Case in point: Our evaluation of the Village Enterprise DIB is a fifth of the cost of the Educate Girls DIB evaluation as a percentage of the overall cost of the DIB, despite higher transportation and labor costs in East Africa compared to India. We were able to achieve a much lower evaluation-to-overall-budget ratio through two main mechanisms. First, the Village Enterprise DIB is much larger ($5.26 million total budget, versus less than $1 million for the Educate Girls DIB). Second, we kept the core elements for a rigorous evaluation while being extremely discriminate in adding activities that were not absolutely necessary for estimating impact on the DIB metrics. For instance, rather than include all participating households in the evaluation, we randomly selected a representative sample of 12 percent of eligible households that would generate sufficiently precise estimates for the outcome payer. We eliminated baseline data collection since it was not strictly necessary for estimating impact; by randomly assigning a large sample of villages to treatment vs. control groups, we could be sufficiently confident that the treatment and control groups would be statistically equivalent on average, and any differences at the end could be attributed to the program. We reduced data collection costs by training enumerators to use digital data collection tools, which avoided the need for costly data entry and redundant quality checks.

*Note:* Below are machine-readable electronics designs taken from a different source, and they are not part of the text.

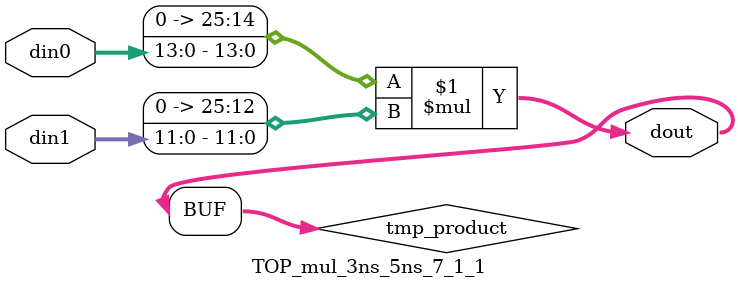
<source format=v>

`timescale 1 ns / 1 ps

  module TOP_mul_3ns_5ns_7_1_1(din0, din1, dout);
parameter ID = 1;
parameter NUM_STAGE = 0;
parameter din0_WIDTH = 14;
parameter din1_WIDTH = 12;
parameter dout_WIDTH = 26;

input [din0_WIDTH - 1 : 0] din0; 
input [din1_WIDTH - 1 : 0] din1; 
output [dout_WIDTH - 1 : 0] dout;

wire signed [dout_WIDTH - 1 : 0] tmp_product;










assign tmp_product = $signed({1'b0, din0}) * $signed({1'b0, din1});











assign dout = tmp_product;







endmodule

</source>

Finally, where possible we relied on existing administrative data, such as Village Enterprises' data on transfer receipts, and conducted targeted spot checks to validate that data, rather than re-collect the same indicators.

Of course, there are tradeoffs between evaluation cost and the richness of evidence that implementers can use to enhance their effectiveness. Therefore, impact bonds should balance concerns around cost with the value of other information the evaluation could generate. These competing goals for evaluation have implications for who should bear the evaluation costs. In most impact bonds, the outcome payer, who has the most direct incentive to ensure an accurate accounting of the program’s success, pays for evaluation. However, the implementer or investor could consider paying for intermediate data collection to inform course corrections and increase the chances of meeting targets.

Getting DIB Measurement Right

Are impact bonds the right tool in all situations? Unfortunately, no. Do impact bonds take a lot of work? At the moment, yes. There are plenty of smart people at organizations like Instiglio, Social Finance, and Brookings working hard to make them simpler and decrease transaction costs, but they will likely always be more complex than traditional grants.

At the same time, we are cautiously optimistic about many of the claims made in favor of impact bonds. If we can get the measurement piece right, we believe they have the potential to fundamentally shift the development sector’s focus from inputs to outcomes, and to bring new funding and solutions to challenging social problems. We have also seen firsthand how impact bonds can act as a laboratory for innovation.

Meanwhile, billions of dollars are already flowing to this new, largely untested tool. That is all the more reason to make sure these complex structures are grounded in sensible approaches to measuring impact. In 10 years, we want to be sure impact bonds are saving lives and reducing poverty—not a cautionary tale of another failed development fad. For that positive story to materialize, we need to build on what we already know about what impact means and how to measure it well.

Correction: November 22, 2018 | The Village Enterprise development impact bond has a $5.26 million budget, not $10 million.